Assigned task 1:
Retype the part of the 2006 phone awards text that begins at the words "Best smart phone" and stops after "most non-business users.".
Assigned task 2:
Translate this sentence from the phone awards text into Spanish: "The BlackBerry 8700 series is ideal for mobile professionals who require always-on e-mail access, but its cost and functionality won't be attractive to most non-business users."
Assigned task 3:
Carry on the 2006 phone awards text from where it stops.

Selected extract: Begin

Best camera phone of 2006
The Sony Ericsson K800i outshines all other camera phones in term of features and user-friendly design. Aside from a few squabbles with the extra bulk, the K800i makes it easy for first-time 3G users and is an ideal companion for anyone wanting to take happy-snaps on-the-go.
Most innovative design
While Motorola's RAZR still manages to trigger ultra-thin fashion clones, LG has moved in a different direction with the Chocolate KG800, an understated and stylish mobile phone with a beguiling design twist.
Best slider phone of the year
Samsung's D900 proves that's it's entirely possible to take an existing phone design and put it on a serious slimming diet.
Phone most likely to be the next big thing
With consumer-friendly mobile email, instant messaging, SMS and even Web browsing, and a deal that gives you almost unlimited data for $1 per day, Telstra's hiptop 2 looks set to become BlackBerry for teens and twentysomethings -- it could even topple an iPod as the hottest thing under the Christmas tree this year.
Best smart phone for business users
The BlackBerry 8700 series is ideal for mobile professionals who require always-on e-mail access, but its cost and functionality won't be attractive to most non-business users.

Selected extract: End
Exercise data: Begin

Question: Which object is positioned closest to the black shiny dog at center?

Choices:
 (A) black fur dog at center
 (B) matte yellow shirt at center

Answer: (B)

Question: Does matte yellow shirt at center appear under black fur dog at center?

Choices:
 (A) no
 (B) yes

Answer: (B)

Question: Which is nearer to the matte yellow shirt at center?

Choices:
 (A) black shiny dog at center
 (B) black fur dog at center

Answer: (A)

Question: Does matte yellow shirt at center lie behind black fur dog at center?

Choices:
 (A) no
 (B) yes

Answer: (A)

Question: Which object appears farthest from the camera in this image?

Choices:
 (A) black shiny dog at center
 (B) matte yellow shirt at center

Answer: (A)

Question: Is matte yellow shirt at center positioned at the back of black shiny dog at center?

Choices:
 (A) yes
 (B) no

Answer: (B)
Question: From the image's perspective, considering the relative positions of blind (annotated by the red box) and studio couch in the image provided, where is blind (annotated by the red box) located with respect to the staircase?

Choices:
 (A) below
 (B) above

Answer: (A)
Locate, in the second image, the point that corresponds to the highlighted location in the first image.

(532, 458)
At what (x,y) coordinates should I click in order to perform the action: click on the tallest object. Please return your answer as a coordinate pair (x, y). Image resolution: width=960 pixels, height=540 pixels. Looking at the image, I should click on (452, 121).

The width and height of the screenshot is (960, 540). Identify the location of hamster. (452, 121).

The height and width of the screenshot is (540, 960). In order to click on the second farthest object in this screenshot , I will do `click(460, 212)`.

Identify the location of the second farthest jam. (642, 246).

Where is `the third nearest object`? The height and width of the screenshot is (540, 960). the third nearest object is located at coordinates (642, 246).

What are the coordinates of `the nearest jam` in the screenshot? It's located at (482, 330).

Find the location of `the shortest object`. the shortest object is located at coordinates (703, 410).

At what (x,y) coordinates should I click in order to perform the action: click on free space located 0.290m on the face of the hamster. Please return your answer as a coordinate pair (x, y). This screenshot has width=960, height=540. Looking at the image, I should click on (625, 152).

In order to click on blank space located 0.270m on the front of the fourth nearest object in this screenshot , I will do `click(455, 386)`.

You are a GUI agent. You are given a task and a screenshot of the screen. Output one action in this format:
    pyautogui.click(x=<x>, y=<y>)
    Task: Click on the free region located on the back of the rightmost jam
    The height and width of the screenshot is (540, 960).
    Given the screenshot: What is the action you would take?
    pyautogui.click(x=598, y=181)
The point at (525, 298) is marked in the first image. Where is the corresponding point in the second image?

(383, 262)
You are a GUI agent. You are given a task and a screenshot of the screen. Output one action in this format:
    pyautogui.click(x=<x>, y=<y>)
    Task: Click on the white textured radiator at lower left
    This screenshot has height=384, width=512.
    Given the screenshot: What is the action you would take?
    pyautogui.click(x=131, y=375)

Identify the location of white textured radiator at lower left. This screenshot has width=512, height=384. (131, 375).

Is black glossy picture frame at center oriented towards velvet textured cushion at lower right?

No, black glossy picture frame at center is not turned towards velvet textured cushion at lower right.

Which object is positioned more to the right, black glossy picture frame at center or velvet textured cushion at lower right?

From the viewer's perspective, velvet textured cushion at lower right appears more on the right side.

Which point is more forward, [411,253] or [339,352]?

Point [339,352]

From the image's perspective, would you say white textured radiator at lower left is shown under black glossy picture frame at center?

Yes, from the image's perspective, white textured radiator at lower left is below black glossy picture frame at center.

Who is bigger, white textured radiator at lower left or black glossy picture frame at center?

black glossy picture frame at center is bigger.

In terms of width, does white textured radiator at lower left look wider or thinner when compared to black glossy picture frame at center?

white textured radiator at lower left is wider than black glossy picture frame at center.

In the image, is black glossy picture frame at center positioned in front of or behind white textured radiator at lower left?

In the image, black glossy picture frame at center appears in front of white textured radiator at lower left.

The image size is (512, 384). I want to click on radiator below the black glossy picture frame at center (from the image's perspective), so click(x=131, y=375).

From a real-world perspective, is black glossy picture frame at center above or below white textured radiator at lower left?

Exercise data: End

Written response 1:
Best smart phone for business users
The BlackBerry 8700 series is ideal for mobile professionals who require always-on e-mail access, but its cost and functionality won't be attractive to most non-business users.

Written response 2:
La serie BlackBerry 8700 es ideal para los profesionales móviles que necesitan acceso permanente al correo electrónico, pero su costo y su funcionalidad no resultarán atractivos para la mayoría de los usuarios no empresariales.

Written response 3:
Fashion phone of the year
Sony Ericsson's Z610i is a hot 3G phone for this summer with some serious features under the hood, but you may not want to use it as your main camera or video player.
Slimmest phone that would go unnoticed even in Nicole Richie's pocket
Basically a candybar version of the RAZR, Motorola's SLVR is a stylish, multimedia-savvy phone that slips easily into your pocket.
Tackiest phone of the year
This fashion-focused phone screamed "tack-o-rama" according to our simple tastes, but label lovers might be sold on the gold.
Phone that came closest to being an "iPod Killer"
An excellent phone with plenty of storage space for photos. The camera is above average for a mobile phone, as are the supplied headphones. While there is no need for W800i users to upgrade to this model, the W810i offers an impressive feature set for those considering the purchase.
Consumers that have already been lured by the BlackBerry's popular email functions will love the new-look Pearl, but may be disappointed when comparing it to other high-end consumer devices with 2-megapixel cameras and Wi-Fi connectivity.
Best phone for e-mail that's not a BlackBerry
What do you call something that looks like a Blackberry, acts like a Blackberry and yet offers a lot more than most Blackberry devices? Nokia calls it the E61.
Most likely to survive being dropped in the loo
The 5500's training features improve on its predecessors, but are at best a novelty for those starting out, rather than fitness fanatics. As a sturdy phone, however, the 5500 shines.
Best GPS-enabled phone
Overall, a great phone with a host of features in addition to GPS capabilities, the experience is only marred by the high price and ergonomic issues.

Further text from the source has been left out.